Kutipan:

·····

Hingga akhirnya sekitar 6-7 tahun berjalan, warga mulai merasakan dampak positifnya. Buah belimbing yang semula tampak biasa-biasa saja, kini mulai dirasakan hasilnya.

"Alhamdulillah, semakin banyak warga dan petani yang menanam belimbing dan hasilnya sangat luar biasa untuk menopang perekonomian," katanya.

Sekretaris Kelompok Sadar Wisata (Pokdarwis) Desa Ngringinrejo, Teguh Pribadi, mengakui kegigihan Mbah Nur dan yang lain sangat layak diapresiasi.

Pilihannya yang ikhlas dan sabar menerima ejekan dari orang banyak sangat tepat karena berakhir dengan indah. Wajar jika Mbah Nur saat ini menjadi salah satu tokoh panutan dan teladan bagi petani dan warga di sana.

Banjir yang datangnya rutin di wilayahnya kini bukan masalah, justru hal itulah yang diinginkan petani. Ini karena lahan di pohon belimbing membutuhkan tanah yang gembur, tepat dengan tanah yang didapat usai banjir melanda.

"Banjir di sini membawa berkah karena cocok untuk menanam belimbing. Semoga ini terus terjaga dan hasilnya maksimal," katanya.


Desa Wisata
Selvy Puspitasari, salah seorang pengunjung, terlihat mendatangi sebuah lapak berbahan kayu yang dilengkapi bangku dan tikar untuk pembeli milik Susiati Ningsih.

"Buk, boleh diincipi (dicoba)? pinjam pisau buk," ucap Selvy tanpa menunggu jawaban dari Susiati boleh atau tidaknya belimbing dagangannya dicoba.

Selvy, pengunjung asal Mojokerto itu mengiris satu bagian belimbing dan mencobanya. Meski tak menyebut rasa, namun dari raut wajahnya sangat jelas terlihat irisan buah yang dimakannya menandakan manisnya buah berwarna kuning keemasan itu.

"Saya beli dua kilogram buk, ditambah sambal untuk rujak," kata gadis berkulit putih itu tanpa menawar sembari melanjutkan mengiris buah yang dipegangnya.

Per kilogram, Susiati menjualnya Rp12 ribu dengan isi hingga empat buah untuk belimbing super jenis bangkok merah, sedangkan kalau ukuran lebih kecil bisa lebih dari lima buah.

·····

Materi yang Disediakan:

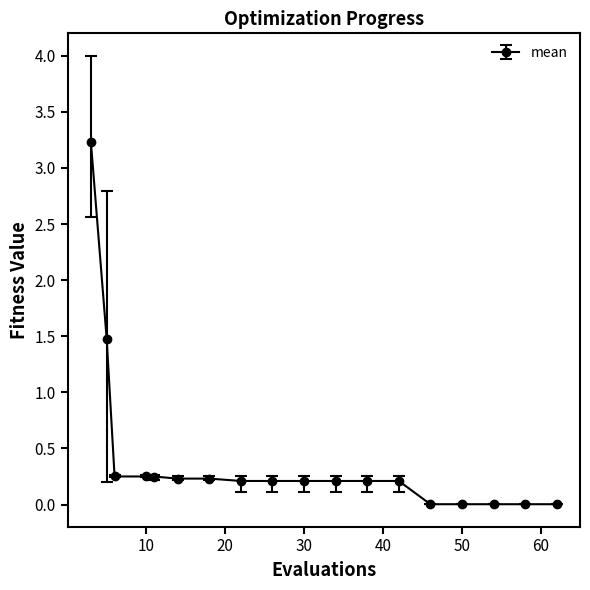

What is the average value?

0.4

·····

Petunjuk Latihan: Salin bagian kutipan yang dimulai dari "Selvy, pengunjung asal" dan berakhir pada "buah yang dipegangnya.", lalu ganti "dua kilogram" dengan "tiga kilogram". Kerjakan hanya berdasarkan kutipan.

Jawaban Latihan:
Selvy, pengunjung asal Mojokerto itu mengiris satu bagian belimbing dan mencobanya. Meski tak menyebut rasa, namun dari raut wajahnya sangat jelas terlihat irisan buah yang dimakannya menandakan manisnya buah berwarna kuning keemasan itu.

"Saya beli tiga kilogram buk, ditambah sambal untuk rujak," kata gadis berkulit putih itu tanpa menawar sembari melanjutkan mengiris buah yang dipegangnya.